Hong Kong bankers move to Shanghai to advance their long-term careers by gaining better hands-on experience with mainland transactions. Their own salaries are a secondary concern.
PRC experience is an important factor because “there appears to be increased flow of transactional deals, especially in the private equity space happening in China,” says Ricky Mui, manager, Robert Walters.
Stephen He, senior consultant, banking and finance, Consult Group, adds that working in Shanghai gives Hong Kong bankers opportunities to handle corporate finance deals from state-owned enterprises in sectors such as infrastructure and energy, which are not likely to be found on the same scale outside the mainland.

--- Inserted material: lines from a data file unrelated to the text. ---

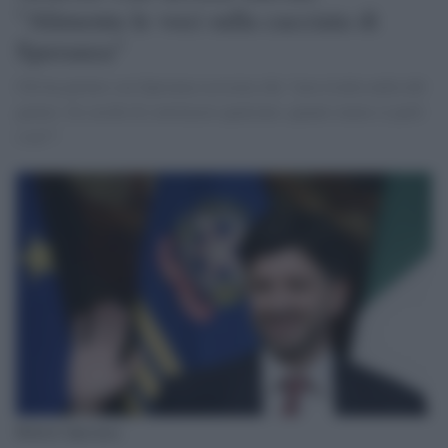
"Alimenta le voci sulla cacciata di
Speranza"
Chi ha parlato con Speranza assicura che "non risulta nulla del
genere. Se cerchi di convincere qualcuno, quanto meno ci parli
o no?".
Roberto Speranza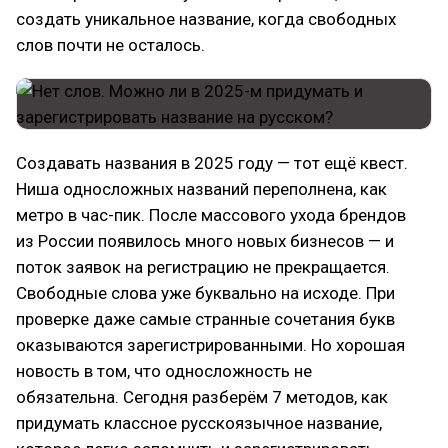
создать уникальное название, когда свободных
слов почти не осталось.
Создавать названия в 2025 году — тот ещё квест.
Ниша односложных названий переполнена, как
метро в час-пик. После массового ухода брендов
из России появилось много новых бизнесов — и
поток заявок на регистрацию не прекращается.
Свободные слова уже буквально на исходе. При
проверке даже самые странные сочетания букв
оказываются зарегистрированными. Но хорошая
новость в том, что односложность не
обязательна. Сегодня разберём 7 методов, как
придумать классное русскоязычное название,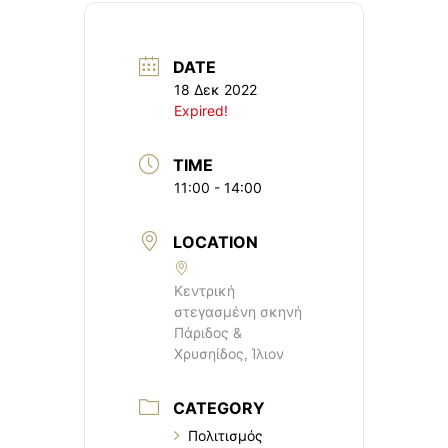
DATE
18 Δεκ 2022
Expired!
TIME
11:00 - 14:00
LOCATION
Κεντρική
στεγασμένη σκηνή
Πάριδος &
Χρυσηίδος, Ίλιον
CATEGORY
Πολιτισμός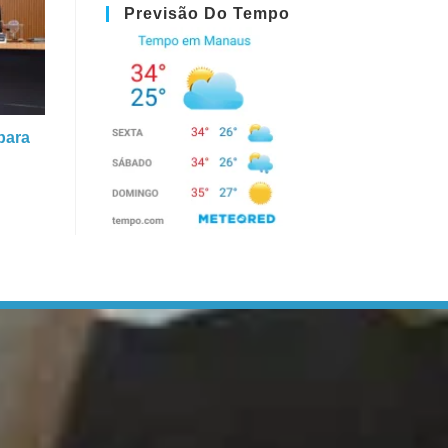
Previsão Do Tempo
para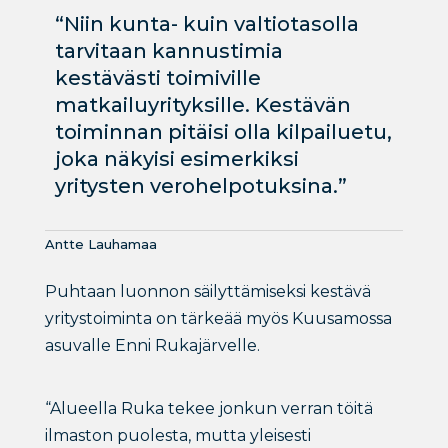
“Niin kunta- kuin valtiotasolla
tarvitaan kannustimia
kestävästi toimiville
matkailuyrityksille. Kestävän
toiminnan pitäisi olla kilpailuetu,
joka näkyisi esimerkiksi
yritysten verohelpotuksina.”
Antte Lauhamaa
Puhtaan luonnon säilyttämiseksi kestävä
yritystoiminta on tärkeää myös Kuusamossa
asuvalle Enni Rukajärvelle.
“Alueella Ruka tekee jonkun verran töitä
ilmaston puolesta, mutta yleisesti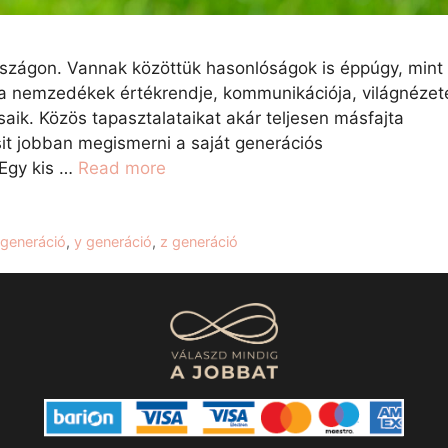
országon. Vannak közöttük hasonlóságok is éppúgy, mint
 nemzedékek értékrendje, kommunikációja, világnézet
aik. Közös tapasztalataikat akár teljesen másfajta
sit jobban megismerni a saját generációs
 Egy kis …
Read more
 generáció
,
y generáció
,
z generáció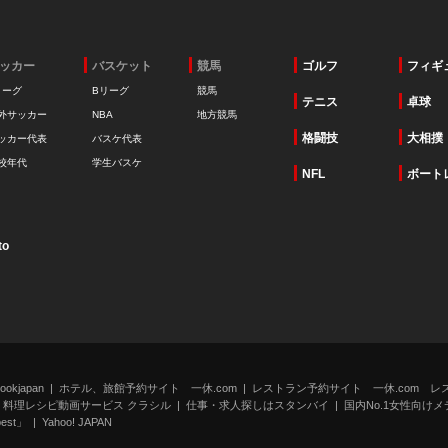
ッカー
バスケット
競馬
ゴルフ
フィギ
リーグ
Bリーグ
競馬
テニス
卓球
外サッカー
NBA
地方競馬
格闘技
大相撲
ッカー代表
バスケ代表
校年代
学生バスケ
NFL
ボート
to
kjapan
ホテル、旅館予約サイト 一休.com
レストラン予約サイト 一休.com レ
料理レシピ動画サービス クラシル
仕事・求人探しはスタンバイ
国内No.1女性向けメデ
st」
Yahoo! JAPAN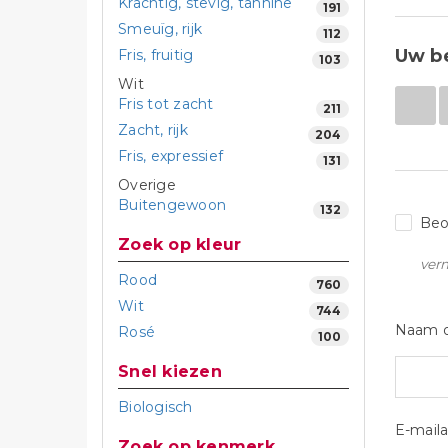
Krachtig, stevig, tannine
191
Smeuïg, rijk
112
Uw b
Fris, fruitig
103
Wit
Fris tot zacht
211
Zacht, rijk
204
Fris, expressief
131
Overige
Buitengewoon
132
Beo
Zoek op kleur
ver
Rood
760
Wit
744
Naam o
Rosé
100
Snel kiezen
Biologisch
E-maila
zoek op kenmerk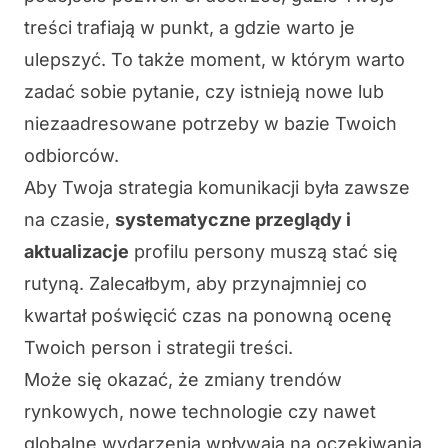
treści trafiają w punkt, a gdzie warto je
ulepszyć. To także moment, w którym warto
zadać sobie pytanie, czy istnieją nowe lub
niezaadresowane potrzeby w bazie Twoich
odbiorców.
Aby Twoja strategia komunikacji była zawsze
na czasie,
systematyczne przeglądy i
aktualizacje
profilu persony muszą stać się
rutyną. Zalecałbym, aby przynajmniej co
kwartał poświęcić czas na ponowną ocenę
Twoich person i strategii treści.
Może się okazać, że zmiany trendów
rynkowych, nowe technologie czy nawet
globalne wydarzenia wpływają na oczekiwania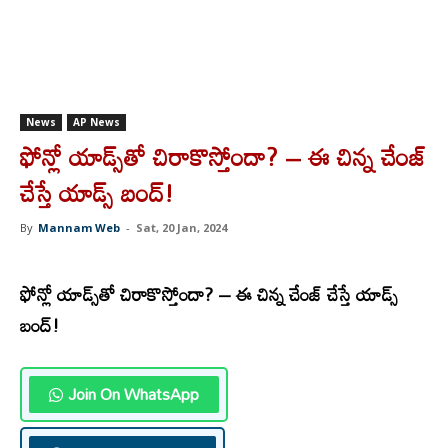
News
AP News
ఫోన్లో యాడ్స్​తో చిరాకొస్తోందా? – ఈ చిన్న చేంజ్​
చేస్తే యాడ్స్ బంద్​!
By
Mannam Web
-
Sat, 20 Jan, 2024
ఫోన్లో యాడ్స్​తో చిరాకొస్తోందా? – ఈ చిన్న చేంజ్​ చేస్తే యాడ్స్
బంద్​!
Join On WhatsApp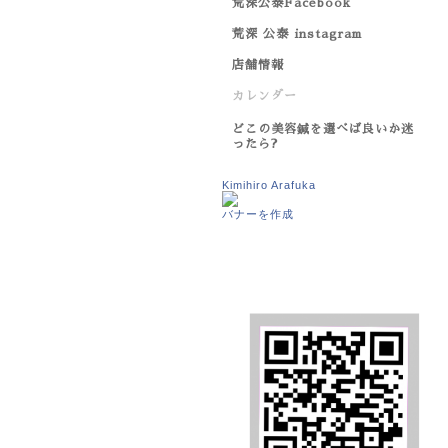
荒深公泰Facebook
荒深 公泰 instagram
店舗情報
カレンダー
どこの美容鍼を選べば良いか迷
ったら?
Kimihiro Arafuka
バナーを作成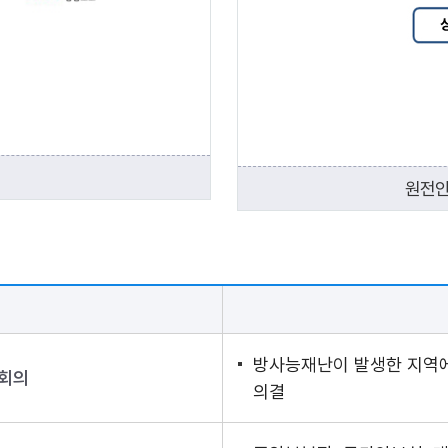
원전안
방사능재난이 발생한 지역에
회의
의결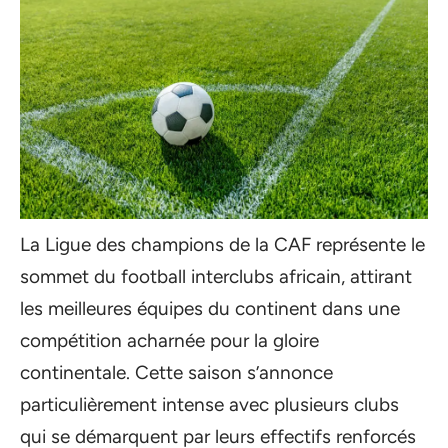
La Ligue des champions de la CAF représente le
sommet du football interclubs africain, attirant
les meilleures équipes du continent dans une
compétition acharnée pour la gloire
continentale. Cette saison s’annonce
particulièrement intense avec plusieurs clubs
qui se démarquent par leurs effectifs renforcés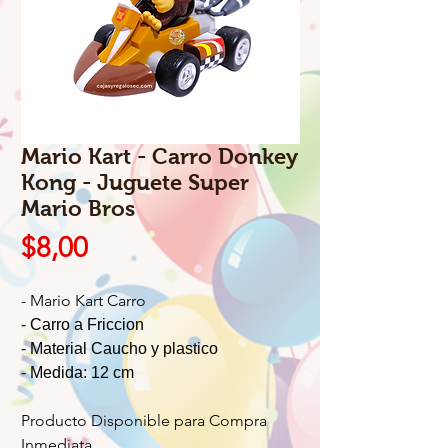
Mario Kart - Carro Donkey
Kong - Juguete Super
Mario Bros
Precio
$8,00
- Mario Kart Carro
- Carro a Friccion
- Material Caucho y plastico
- Medida: 12 cm
Producto Disponible para Compra
Inmediata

Hong Kong is a low-tax harbour and its banks generally pay Western-level salaries, so shifting moving to Shanghai does not often lead to higher net pay. “But I don’t think everyone is money driven. It’s more about new career opportunities and gaining China experience which is not available in Hong Kong,” comments He.
There are of course downsides to relocating. Mui says working in Shanghai may limit candidates’ skills and regional exposure. Although the city aspires to become a global financial centre, its current focus is on the domestic market.
By staying in Hong Kong, bankers at least gain some PRC experience, but their roles are also more likely to cover other countries within the (ex-Japan) Asia Pacific region. Bankers must choose which city best suits their geographical aspirations.
Mui says most Hong Kong bankers who want to move to Shanghai will opt for an internal transfer. “Hong Kongers are sensible; they usually will not come to Shanghai without an offer. After several years of experience in the mainland, they will have more confidence moving from one bank to another.”
From an employer’s perspective, Hong Kong bankers have language advantages over foreign expats. They also have a more sophisticated knowledge of innovative financial instruments and derivatives than most of their local Shanghai counterparts.